In our parish, the doctrines of the invocation of the saints, prayer for the Dead, Purgatory, the Real Presence in terms of Transubstantiation, the prerogatives of Our Lady, and other Catholic doctrines disputed — or even explicitly condemned — by historic Anglican formularies are taught to the people. In the past few years, with the expectation of serious developments in our relationship with the Catholic Church on the horizon, great emphasis has been placed on preparing our people — always respectful of the limitations of our current framework and with a mind to meet our folks where they are to be found — to accept the fullness of all Catholic doctrine.

As we receive the gracious invitation of our Holy Father in the Apostolic Constitution Anglicanorum Coetibus in our parish, our people have a great devotion to the Real Presence of Our Lord in the Sacrament of the Altar, they are bidden to pray for the Holy Souls in the Intermediate State, our liturgy is replete with intercessory prayer to the saints, at Mass the celebrant prays for the Holy Father in an expression of (as yet imperfect) communion, the Holy Rosary is recited publicly in the church, and we have much of the fullness of Catholic life. Finally, there is a belief that the focus of unity in the Universal Church is to be found in the Successor of St. Peter, though some are yet unsure as to how this will be attained.
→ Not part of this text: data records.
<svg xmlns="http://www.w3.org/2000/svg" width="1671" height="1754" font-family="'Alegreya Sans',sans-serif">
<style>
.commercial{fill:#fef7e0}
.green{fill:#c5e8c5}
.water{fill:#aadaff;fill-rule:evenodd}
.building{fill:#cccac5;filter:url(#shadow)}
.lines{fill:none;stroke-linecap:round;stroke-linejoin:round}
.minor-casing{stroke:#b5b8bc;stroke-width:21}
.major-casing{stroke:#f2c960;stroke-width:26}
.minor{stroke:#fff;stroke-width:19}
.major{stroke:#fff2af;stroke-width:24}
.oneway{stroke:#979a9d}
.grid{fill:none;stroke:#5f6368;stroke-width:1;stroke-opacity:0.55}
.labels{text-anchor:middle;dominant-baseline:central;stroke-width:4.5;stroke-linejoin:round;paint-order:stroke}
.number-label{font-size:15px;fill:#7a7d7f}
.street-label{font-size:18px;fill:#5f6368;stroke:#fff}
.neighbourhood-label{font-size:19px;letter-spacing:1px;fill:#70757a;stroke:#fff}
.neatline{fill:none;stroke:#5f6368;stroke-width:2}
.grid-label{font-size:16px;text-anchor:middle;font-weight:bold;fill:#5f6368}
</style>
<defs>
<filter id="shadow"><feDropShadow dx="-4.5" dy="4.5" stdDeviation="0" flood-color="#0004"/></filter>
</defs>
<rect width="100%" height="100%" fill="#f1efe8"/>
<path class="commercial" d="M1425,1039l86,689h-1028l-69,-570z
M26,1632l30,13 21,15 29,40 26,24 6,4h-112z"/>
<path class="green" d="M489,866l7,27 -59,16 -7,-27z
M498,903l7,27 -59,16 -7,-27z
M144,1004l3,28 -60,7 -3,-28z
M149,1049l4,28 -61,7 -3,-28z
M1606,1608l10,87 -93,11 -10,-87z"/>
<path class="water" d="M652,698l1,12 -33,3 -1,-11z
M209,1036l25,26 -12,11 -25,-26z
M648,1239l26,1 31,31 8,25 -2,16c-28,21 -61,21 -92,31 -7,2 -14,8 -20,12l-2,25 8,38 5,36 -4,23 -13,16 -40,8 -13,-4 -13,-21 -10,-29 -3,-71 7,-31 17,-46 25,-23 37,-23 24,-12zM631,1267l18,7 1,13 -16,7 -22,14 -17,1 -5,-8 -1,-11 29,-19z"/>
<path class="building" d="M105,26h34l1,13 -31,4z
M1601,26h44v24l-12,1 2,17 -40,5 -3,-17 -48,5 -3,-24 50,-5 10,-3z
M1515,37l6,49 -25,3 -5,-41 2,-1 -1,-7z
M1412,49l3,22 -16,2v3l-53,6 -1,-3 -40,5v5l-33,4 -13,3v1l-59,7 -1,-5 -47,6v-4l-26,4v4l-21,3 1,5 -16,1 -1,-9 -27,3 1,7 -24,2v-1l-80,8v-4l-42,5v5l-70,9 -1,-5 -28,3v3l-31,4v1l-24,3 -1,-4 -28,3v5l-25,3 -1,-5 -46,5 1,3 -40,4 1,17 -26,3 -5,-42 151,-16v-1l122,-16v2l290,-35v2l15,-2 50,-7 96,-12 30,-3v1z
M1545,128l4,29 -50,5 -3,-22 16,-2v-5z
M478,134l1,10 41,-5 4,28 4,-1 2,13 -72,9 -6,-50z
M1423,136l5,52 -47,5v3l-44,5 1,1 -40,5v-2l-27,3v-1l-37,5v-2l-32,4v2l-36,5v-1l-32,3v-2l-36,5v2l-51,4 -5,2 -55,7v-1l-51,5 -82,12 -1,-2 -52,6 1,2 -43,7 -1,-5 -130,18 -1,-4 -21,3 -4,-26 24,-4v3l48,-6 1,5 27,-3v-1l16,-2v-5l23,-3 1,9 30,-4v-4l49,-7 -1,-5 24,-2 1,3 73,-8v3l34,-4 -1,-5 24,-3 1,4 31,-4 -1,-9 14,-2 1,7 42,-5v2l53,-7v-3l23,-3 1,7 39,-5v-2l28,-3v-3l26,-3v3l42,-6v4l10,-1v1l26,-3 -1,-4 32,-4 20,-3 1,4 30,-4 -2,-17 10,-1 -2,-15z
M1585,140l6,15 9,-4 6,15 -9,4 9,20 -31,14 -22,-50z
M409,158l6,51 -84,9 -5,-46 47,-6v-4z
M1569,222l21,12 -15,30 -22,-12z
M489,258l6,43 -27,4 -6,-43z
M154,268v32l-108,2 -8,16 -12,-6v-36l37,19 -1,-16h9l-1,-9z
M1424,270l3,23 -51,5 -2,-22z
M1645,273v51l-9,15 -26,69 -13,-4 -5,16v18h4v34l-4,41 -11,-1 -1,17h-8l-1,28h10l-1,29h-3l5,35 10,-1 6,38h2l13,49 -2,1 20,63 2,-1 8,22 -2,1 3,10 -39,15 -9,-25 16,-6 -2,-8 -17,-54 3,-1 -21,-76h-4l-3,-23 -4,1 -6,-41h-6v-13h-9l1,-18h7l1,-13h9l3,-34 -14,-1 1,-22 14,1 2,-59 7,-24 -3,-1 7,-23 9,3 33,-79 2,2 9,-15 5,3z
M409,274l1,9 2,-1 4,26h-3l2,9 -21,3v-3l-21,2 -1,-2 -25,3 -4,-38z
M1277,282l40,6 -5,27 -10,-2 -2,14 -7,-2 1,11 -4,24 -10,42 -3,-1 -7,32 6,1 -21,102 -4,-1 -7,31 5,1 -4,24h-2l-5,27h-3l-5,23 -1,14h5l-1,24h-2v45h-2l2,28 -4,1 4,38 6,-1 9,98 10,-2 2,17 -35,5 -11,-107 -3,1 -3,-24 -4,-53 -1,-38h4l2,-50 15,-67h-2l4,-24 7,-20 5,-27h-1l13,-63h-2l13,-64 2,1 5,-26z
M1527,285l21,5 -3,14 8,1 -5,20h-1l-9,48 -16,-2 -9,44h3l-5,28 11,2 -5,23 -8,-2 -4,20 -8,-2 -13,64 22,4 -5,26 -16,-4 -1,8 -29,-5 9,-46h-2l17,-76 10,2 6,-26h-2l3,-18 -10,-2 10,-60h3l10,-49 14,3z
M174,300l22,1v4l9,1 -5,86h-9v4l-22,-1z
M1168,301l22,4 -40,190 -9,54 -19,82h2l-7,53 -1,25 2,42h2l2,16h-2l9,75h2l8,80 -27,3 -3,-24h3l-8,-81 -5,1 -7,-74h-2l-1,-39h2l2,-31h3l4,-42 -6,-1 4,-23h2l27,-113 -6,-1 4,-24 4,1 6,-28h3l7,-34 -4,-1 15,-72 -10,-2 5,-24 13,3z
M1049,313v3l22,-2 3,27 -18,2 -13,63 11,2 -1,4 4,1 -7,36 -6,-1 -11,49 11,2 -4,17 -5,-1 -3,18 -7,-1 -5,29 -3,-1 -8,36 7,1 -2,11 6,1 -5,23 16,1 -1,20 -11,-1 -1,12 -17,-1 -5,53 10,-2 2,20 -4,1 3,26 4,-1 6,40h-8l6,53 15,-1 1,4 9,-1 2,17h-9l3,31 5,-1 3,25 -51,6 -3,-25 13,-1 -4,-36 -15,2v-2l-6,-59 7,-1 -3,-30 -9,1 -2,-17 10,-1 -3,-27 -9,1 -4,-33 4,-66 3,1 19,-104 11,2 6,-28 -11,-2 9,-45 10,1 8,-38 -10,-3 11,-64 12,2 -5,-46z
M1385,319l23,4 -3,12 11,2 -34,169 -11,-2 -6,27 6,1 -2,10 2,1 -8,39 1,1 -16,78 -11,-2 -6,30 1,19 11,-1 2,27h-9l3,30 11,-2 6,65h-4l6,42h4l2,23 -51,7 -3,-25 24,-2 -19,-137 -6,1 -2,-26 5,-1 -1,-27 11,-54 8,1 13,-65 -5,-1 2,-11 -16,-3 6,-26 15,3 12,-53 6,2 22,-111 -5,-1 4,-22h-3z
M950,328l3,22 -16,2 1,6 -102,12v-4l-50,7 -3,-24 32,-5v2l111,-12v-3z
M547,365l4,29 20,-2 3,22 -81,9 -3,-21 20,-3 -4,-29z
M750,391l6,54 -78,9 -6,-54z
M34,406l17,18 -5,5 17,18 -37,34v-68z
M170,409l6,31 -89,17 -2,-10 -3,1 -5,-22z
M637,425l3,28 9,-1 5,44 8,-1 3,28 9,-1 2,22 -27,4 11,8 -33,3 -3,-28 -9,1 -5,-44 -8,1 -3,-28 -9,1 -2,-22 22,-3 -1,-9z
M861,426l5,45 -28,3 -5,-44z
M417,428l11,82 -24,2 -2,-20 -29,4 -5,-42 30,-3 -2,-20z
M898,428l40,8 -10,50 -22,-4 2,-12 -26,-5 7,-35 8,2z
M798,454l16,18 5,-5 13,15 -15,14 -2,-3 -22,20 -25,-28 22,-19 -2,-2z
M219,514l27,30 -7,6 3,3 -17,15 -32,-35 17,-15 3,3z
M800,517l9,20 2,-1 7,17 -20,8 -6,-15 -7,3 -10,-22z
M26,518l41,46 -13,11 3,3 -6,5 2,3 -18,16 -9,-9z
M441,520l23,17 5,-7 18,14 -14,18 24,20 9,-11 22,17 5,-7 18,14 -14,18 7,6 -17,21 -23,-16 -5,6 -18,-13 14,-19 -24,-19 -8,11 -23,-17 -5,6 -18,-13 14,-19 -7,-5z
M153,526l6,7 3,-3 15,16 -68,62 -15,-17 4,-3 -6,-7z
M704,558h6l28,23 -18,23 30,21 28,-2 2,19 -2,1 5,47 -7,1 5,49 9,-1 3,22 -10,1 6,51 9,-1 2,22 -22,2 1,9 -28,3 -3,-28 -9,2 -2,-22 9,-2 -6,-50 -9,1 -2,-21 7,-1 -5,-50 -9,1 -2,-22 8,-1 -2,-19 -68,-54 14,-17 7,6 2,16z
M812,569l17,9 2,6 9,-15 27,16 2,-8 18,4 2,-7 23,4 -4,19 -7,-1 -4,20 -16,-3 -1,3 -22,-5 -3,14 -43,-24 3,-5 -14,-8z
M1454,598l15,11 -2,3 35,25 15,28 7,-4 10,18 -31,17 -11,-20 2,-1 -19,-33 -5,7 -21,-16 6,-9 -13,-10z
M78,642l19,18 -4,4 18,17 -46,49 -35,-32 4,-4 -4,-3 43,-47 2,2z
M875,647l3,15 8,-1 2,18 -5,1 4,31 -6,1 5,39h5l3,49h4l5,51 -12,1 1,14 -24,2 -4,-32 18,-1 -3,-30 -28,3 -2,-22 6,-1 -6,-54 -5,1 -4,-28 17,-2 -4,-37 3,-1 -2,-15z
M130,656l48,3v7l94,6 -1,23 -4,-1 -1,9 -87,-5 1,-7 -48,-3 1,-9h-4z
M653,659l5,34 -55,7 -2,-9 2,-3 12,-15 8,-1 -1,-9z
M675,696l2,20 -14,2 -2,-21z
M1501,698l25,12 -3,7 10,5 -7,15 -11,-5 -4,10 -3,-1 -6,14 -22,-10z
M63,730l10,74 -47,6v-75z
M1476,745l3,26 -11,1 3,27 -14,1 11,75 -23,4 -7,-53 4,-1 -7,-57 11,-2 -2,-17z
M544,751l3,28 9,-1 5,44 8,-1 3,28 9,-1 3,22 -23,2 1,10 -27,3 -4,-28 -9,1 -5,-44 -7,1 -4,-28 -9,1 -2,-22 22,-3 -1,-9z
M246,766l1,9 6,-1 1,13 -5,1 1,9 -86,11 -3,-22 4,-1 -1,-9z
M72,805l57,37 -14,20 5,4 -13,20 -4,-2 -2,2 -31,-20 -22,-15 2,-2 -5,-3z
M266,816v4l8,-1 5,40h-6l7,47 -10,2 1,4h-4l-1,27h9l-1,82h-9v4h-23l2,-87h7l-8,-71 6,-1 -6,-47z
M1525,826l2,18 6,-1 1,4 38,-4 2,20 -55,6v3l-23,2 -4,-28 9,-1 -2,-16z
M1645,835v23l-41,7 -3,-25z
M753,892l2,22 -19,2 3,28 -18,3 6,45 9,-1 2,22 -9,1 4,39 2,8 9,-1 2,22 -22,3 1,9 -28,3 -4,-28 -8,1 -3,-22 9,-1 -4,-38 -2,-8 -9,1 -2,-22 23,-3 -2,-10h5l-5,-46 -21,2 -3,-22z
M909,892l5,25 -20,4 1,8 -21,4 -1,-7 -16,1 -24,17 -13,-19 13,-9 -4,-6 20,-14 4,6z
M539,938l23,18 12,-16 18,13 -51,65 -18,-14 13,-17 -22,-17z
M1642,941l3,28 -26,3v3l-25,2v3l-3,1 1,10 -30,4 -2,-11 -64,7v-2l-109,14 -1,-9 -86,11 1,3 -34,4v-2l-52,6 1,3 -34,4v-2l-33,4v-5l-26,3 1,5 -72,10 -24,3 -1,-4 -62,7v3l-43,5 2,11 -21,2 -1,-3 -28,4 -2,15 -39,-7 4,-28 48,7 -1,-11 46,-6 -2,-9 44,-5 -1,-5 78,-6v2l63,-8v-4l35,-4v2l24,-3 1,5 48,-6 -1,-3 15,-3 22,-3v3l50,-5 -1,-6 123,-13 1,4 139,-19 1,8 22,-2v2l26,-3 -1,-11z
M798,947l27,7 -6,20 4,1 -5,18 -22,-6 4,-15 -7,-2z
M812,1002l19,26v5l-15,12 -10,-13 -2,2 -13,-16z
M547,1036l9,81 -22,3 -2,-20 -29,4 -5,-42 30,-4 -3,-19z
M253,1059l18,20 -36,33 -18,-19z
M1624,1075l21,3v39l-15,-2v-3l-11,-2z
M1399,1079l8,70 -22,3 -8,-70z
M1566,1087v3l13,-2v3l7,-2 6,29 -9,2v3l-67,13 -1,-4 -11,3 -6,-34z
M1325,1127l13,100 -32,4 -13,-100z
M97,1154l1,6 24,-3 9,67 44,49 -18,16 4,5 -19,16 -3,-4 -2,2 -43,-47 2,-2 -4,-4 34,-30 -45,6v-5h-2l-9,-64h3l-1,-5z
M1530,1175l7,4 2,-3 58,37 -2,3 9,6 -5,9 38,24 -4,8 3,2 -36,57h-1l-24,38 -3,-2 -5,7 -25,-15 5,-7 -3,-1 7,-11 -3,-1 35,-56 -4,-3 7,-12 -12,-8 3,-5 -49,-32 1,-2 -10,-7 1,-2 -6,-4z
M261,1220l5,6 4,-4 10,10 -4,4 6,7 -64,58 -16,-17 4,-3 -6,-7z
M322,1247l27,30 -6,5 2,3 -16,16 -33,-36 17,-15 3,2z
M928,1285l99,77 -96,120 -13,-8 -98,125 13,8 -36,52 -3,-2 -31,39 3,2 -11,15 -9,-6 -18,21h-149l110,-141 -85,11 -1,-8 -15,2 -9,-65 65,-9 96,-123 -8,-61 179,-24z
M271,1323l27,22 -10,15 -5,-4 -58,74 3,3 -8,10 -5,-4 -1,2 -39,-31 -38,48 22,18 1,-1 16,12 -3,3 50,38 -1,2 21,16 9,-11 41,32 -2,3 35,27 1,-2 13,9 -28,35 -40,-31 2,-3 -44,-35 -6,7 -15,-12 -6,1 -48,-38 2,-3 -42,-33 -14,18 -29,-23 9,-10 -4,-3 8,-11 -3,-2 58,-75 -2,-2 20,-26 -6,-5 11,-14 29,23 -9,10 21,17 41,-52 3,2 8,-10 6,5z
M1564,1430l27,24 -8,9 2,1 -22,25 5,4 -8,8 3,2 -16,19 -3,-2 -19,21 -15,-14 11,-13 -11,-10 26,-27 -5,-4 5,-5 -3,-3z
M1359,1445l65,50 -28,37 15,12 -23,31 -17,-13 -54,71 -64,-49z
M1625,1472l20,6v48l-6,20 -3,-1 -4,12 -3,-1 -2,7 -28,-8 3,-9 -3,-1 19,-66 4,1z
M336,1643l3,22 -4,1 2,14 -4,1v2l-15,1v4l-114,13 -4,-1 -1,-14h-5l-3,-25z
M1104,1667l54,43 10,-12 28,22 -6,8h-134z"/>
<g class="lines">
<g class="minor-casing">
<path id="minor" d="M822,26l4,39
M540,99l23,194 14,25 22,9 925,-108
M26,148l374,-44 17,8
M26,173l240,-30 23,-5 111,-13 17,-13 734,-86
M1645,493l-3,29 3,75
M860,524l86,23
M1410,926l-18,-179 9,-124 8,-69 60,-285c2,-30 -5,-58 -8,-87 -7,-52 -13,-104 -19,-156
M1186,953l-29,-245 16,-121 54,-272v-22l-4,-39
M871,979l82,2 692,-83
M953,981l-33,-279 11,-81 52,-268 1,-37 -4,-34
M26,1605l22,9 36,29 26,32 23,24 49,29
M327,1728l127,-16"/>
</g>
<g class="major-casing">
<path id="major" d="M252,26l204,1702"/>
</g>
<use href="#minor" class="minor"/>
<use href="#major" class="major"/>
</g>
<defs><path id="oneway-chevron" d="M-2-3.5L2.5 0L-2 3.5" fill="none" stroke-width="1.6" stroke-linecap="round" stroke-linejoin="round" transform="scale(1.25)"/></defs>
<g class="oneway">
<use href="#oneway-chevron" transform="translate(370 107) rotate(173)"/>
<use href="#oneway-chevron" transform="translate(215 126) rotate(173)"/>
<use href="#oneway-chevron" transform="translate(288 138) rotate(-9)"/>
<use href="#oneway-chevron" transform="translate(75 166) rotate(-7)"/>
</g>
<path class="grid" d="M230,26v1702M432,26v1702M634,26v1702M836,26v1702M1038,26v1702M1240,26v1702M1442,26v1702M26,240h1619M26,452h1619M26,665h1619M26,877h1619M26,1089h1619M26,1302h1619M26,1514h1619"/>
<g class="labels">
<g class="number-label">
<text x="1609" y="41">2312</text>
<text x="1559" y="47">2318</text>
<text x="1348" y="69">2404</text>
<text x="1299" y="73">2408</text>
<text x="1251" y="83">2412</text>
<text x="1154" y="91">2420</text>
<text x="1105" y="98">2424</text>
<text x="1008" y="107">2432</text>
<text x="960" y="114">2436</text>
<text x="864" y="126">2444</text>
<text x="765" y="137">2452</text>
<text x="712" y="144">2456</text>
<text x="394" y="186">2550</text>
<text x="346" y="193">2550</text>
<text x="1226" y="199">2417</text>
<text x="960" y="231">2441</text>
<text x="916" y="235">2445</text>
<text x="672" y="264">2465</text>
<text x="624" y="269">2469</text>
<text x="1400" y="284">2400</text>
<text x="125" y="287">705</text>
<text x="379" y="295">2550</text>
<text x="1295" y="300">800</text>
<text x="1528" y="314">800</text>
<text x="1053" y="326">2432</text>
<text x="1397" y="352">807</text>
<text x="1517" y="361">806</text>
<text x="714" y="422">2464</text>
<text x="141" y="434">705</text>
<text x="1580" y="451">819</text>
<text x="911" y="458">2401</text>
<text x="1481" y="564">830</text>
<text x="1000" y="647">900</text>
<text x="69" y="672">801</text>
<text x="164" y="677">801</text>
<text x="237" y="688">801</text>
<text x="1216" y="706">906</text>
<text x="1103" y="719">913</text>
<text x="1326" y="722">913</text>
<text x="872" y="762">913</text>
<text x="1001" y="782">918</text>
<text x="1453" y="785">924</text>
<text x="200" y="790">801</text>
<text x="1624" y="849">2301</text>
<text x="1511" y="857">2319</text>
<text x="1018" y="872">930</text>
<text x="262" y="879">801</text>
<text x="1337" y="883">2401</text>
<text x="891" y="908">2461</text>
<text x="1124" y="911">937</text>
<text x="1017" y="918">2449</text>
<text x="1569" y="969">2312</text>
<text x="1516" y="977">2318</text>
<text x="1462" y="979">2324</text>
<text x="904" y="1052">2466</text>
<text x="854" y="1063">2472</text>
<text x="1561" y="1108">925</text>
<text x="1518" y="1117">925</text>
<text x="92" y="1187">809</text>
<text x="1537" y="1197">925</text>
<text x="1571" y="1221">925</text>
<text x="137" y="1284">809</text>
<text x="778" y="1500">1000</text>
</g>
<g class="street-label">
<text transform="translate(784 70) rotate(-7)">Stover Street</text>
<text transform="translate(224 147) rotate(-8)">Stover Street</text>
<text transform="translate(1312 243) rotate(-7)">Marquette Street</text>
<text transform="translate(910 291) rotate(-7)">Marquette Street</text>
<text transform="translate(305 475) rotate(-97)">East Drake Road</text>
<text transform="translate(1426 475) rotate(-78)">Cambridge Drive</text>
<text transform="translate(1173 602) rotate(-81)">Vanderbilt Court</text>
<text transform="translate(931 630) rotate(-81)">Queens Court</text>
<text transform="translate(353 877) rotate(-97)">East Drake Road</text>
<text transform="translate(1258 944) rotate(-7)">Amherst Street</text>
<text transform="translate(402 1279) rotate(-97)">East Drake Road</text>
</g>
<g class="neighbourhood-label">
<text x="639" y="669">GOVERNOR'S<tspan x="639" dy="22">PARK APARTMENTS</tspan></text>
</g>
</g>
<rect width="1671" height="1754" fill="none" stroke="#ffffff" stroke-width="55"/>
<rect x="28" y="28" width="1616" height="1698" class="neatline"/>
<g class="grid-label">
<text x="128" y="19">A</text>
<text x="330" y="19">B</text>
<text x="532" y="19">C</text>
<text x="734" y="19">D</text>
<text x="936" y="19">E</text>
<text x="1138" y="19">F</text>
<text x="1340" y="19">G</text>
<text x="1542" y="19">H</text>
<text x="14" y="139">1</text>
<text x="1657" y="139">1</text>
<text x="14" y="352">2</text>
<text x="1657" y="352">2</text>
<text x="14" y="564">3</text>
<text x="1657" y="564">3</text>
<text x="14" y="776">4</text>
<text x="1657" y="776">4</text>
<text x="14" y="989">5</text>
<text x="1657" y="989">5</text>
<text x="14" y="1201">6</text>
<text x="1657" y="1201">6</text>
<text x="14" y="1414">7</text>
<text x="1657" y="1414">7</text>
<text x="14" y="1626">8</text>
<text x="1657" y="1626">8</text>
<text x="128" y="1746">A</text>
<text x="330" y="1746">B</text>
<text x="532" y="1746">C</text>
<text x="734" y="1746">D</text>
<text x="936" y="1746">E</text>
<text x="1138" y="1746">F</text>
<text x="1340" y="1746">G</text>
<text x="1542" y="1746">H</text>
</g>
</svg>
We have arrived at this moment as a community. Our pastors have done their utmost to teach the Catholic Faith and their labors have born great fruit already. Is there further yet to go? Most definitely. But we will only make it to our destination — in our integrity — with the shepherds of our small flock leading the way. It seems (to me at least) that there are not a few traditionalist Catholics that fail to appreciate the importance of the corporate dimension of this reunion. (Thankfully, the Holy Father does!) It is all well and good to insist upon catechesis and individual conversion and absolute conformity to the teaching of Holy Mother Church, but how is this to be accomplished?

I do not wish to be misunderstood, for I do not hold that it is a desirable thing that an individual enter the communion of the Catholic Church with mental reservations or culpably ignorant as to the teachings of the Church. I simply desire to point out that it is impossible to expect that, unless they become the definitive teaching of our communities by virtue of a final and absolute appeal to the Magisterium of the Catholic Church, certain doctrines will not be fully assimilated and appreciated by our people. And we can not claim this Magisterium without communion.